The Jo Roesen Scrapbook
The following picture was kindly sent to us by Robert and Jennifer Rose of Ontario, Canada. It shows 9F 92234 passing Broadway at speed with an express freight, heading south. We do not know the date, but it must have been between 1958 and 1963. The loco was built at Crewe in August 1958, and the station was demolished in November 1963. The last shed was Birkenhead, but at some time in her career she was based at Pontypool Rd, which might explain this run with windcutter type mineral wagons. 92234 was cut up in 1968.
A classic picture of the 'Coffeepot' at Broadway station, an auto coach propelled by a 14xx locomotive. We can't quite make out the number - the number plate is obscured by the slack pipe, and the print is somewhat scratched - but it could be 1428. There is no smokebox number plate yet. Help with identifying potential candidates would be appreciated. The loco has steam to spare, and is about to depart for Honeybourne, with the auto coach leading. The starter signal under the footbridge is in the 'off' position. No human being is visible on the photograph, but – there is a dog. On cleaning up the scan, we discovered him standing by the gents' loo, above the LH buffer, looking back along the train. He is not on a leash, and our guess is that he belonged to a member of the station staff. Does anyone have any ideas?
The picture was taken in the late 1940's by a 15 year old schoolboy called C.D. (Del) Renfrew. Del Renfrew lived nearby in Springfield Lane, and the picture was given us by his cousin Peter, to whom we are very grateful.
A leaky Castle rumbles through Broadway on a cold day in the late 1940s. The fireman has just thrown on another shovel of coal, as the loco heads south past the cattle dock. This contains a horse box and a van. The steam enveloping the loco is quite probably a sign of the maintenance backlog in the immediate post war years. The loco is about to, or has just become nationalised. It does not yet have a smokebox number plate, and we can make out three of the four numbers on the buffer beam. (50x8). The third figure is rounded, and our best guess is that this Castle is Llanthony Abbey, stationed at Wolverhampton Stafford Road in 1950. The train did not stop at Broadway; typically for our line, it was a long distance train from the Midlands most likely heading for the south West.

• **REQUEST A**
Duplicate the lines of the records below, starting at the line that contains "scientific name: Chusquea sulcata" and continuing through the last line of the records, with both of those lines included.

• **PROVIDED ENTRIES**
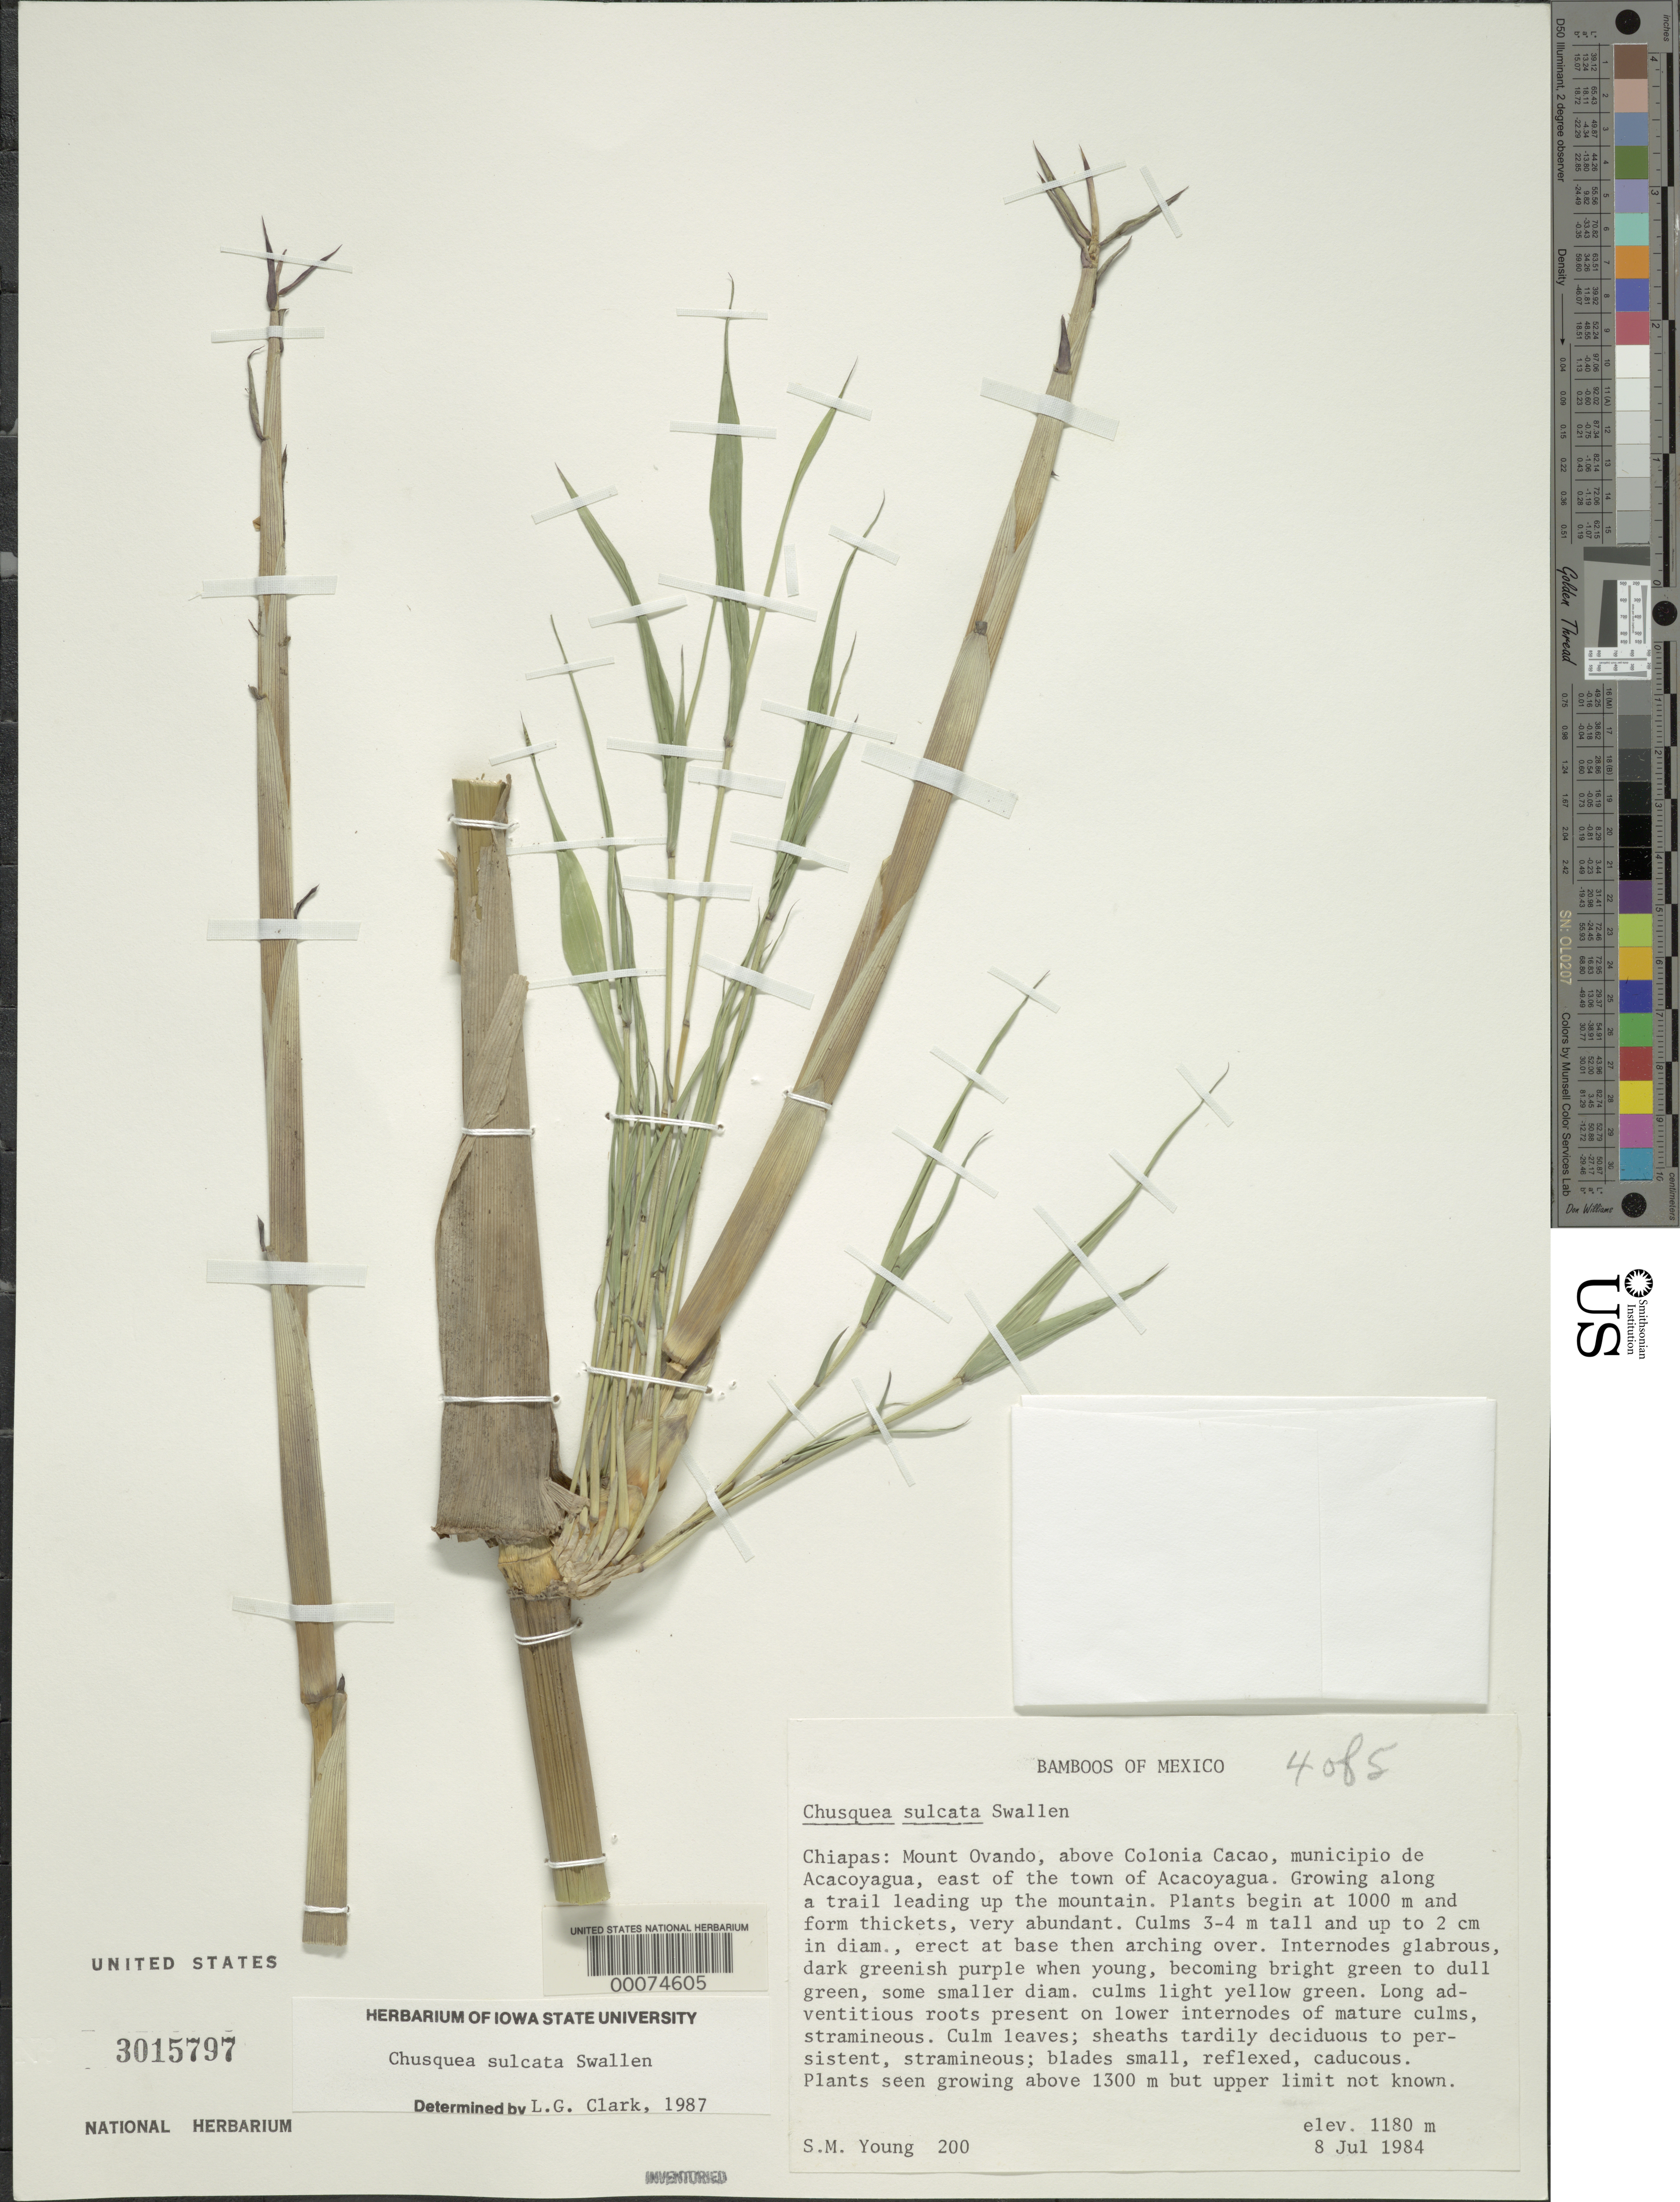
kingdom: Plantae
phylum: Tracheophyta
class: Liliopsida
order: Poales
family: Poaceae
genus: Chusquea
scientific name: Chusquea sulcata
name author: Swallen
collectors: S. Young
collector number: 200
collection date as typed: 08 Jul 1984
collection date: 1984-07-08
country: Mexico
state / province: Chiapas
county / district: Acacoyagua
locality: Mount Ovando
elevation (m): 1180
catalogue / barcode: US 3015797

• **REQUEST B**
Set down the passage of the scrapbook from "The Jo Roesen" up to and including "up in 1968.", reproducing it word for word.

• **RIGHT ANSWER A**
scientific name: Chusquea sulcata
name author: Swallen
collectors: S. Young
collector number: 200
collection date as typed: 08 Jul 1984
collection date: 1984-07-08
country: Mexico
state / province: Chiapas
county / district: Acacoyagua
locality: Mount Ovando
elevation (m): 1180
catalogue / barcode: US 3015797

• **RIGHT ANSWER B**
The Jo Roesen Scrapbook
The following picture was kindly sent to us by Robert and Jennifer Rose of Ontario, Canada. It shows 9F 92234 passing Broadway at speed with an express freight, heading south. We do not know the date, but it must have been between 1958 and 1963. The loco was built at Crewe in August 1958, and the station was demolished in November 1963. The last shed was Birkenhead, but at some time in her career she was based at Pontypool Rd, which might explain this run with windcutter type mineral wagons. 92234 was cut up in 1968.